# Your tasks
1: Duplicate the prison-escape passage below, everything from "- The Man in" down to "locked at all.".
2: Translate this sentence from the prison-escape passage into Spanish: "In the original comic, Tintin in the Land of the Soviets, Tintin is locked in a jail cell that conveniently happens to have a diving suit in it."
3: Please decide whether each statement agrees with the prison-escape passage below. Answer yes or no, and quote the deciding words.
(a) The warden believes Luthor's claim that he has created a cure for cancer.
(b) In The Secret of the Unicorn, Tintin makes a battering-ram using a large wooden beam.
(c) In the Eon comic, the bathroom door was locked.

# Provided passage

Ultron: You've trapped him?! IN HIS LAB?! YOU FOOLS! THAT IS THE ONE PLACE WHERE HE CAN ACCOMPLISH ANYTHING! THAT IS WHERE HE IS A GOD!
- Superman:
- Subverted in the famous Silver Age "Imaginary" story Superman #149: The Death of Superman where Lex Luthor claims he has created a cure for cancer in prison and offers to develop it if he has access to a lab. The warden is not buying this and accuses Luthor of wanting to get into a room where he can build yet another tool set to escape. When Superman convinces the warden to let Luthor do his thing, Lex actually does cure cancer. Of course it's all a scheme to make Superman trust him so he can kill him.
- In the Silver Age, giving Lex Luthor pretty much anything in prison was a bad idea, the most famous example being his creation of a time-displacing ray gun from a spring, a flashlight and some cans of fruit juice.
- In All-Star Superman, a homage to the Silver Age, while on Death Row Lex creates a robot that reads classic literature to him... that can speak at a high enough frequency to dig through solid rock. He later gets the chance to mix a cocktail for his last meal... he mixes a chemical formula that gives him Kryptonian powers for 24 hours.
- At one point it got so ridiculous that the only thing that they would allow him in prison was pen and paper. He noted to himself that he could break out of prison with just a notepad and a pen, but if he did that, the next time he got locked up the guards wouldn't let him have pen and paper anymore.
- Tintin:
- In the original comic, Tintin in the Land of the Soviets, Tintin is locked in a jail cell that conveniently happens to have a diving suit in it.
- In The Secret of the Unicorn the Bird brothers lock Tintin into a large cellar room. It takes him a while, but he has no problem fashioning a battering-ram to smash through the wall using a large wooden beam, a convenient ring in the ceiling, and the sheets and blankets of his bed.
- The Man in Room Five from V for Vendetta is given access to gardening chemicals at Larkhill. He seems to be building a Room Full of Crazy by using them to make strange intricate patterns on the floor of his cell, but it turns out he is actually making napalm, mustard gas, and gunpowder, all of which he uses to stage his escape.
- Parodied in the Norwegian daily comic Eon. MacGyver is seemingly locked inside the bathroom, and comes up with a brilliant escape plan involving a piece of soap, a razor, wire and some other articles, to which the main character responds: "Or we could just open the door." Turns out the door wasn't locked at all.

# Excerpted records

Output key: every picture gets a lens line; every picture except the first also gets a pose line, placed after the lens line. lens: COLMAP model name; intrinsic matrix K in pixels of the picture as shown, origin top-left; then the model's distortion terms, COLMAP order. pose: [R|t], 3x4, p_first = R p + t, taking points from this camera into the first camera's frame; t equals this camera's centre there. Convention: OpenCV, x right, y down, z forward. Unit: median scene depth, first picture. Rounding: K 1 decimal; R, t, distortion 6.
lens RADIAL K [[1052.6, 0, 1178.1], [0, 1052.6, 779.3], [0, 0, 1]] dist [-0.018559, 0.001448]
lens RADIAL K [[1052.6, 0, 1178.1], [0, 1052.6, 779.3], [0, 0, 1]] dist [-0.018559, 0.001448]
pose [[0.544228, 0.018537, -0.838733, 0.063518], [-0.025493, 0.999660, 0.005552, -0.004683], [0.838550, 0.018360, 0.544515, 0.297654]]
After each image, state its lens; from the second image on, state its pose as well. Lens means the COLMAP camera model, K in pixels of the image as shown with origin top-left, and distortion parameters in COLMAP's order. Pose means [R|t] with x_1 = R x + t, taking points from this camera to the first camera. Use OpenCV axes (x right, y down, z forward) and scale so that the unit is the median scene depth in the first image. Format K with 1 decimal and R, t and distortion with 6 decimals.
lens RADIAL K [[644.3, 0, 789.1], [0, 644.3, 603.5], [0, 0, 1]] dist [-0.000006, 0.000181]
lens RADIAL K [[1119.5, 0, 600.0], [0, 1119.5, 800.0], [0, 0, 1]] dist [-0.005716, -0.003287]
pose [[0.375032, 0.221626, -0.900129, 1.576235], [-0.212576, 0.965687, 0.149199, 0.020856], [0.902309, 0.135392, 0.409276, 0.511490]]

# Response list
1:
- The Man in Room Five from V for Vendetta is given access to gardening chemicals at Larkhill. He seems to be building a Room Full of Crazy by using them to make strange intricate patterns on the floor of his cell, but it turns out he is actually making napalm, mustard gas, and gunpowder, all of which he uses to stage his escape.
- Parodied in the Norwegian daily comic Eon. MacGyver is seemingly locked inside the bathroom, and comes up with a brilliant escape plan involving a piece of soap, a razor, wire and some other articles, to which the main character responds: "Or we could just open the door." Turns out the door wasn't locked at all.

2: En el cómic original, Tintín en el país de los soviets, Tintín está encerrado en una celda que, convenientemente, tiene un traje de buzo dentro.

3:
(a) No: "The warden is not buying this"
(b) Yes: "fashioning a battering-ram to smash through the wall using a large wooden beam"
(c) No: "Turns out the door wasn't locked at all."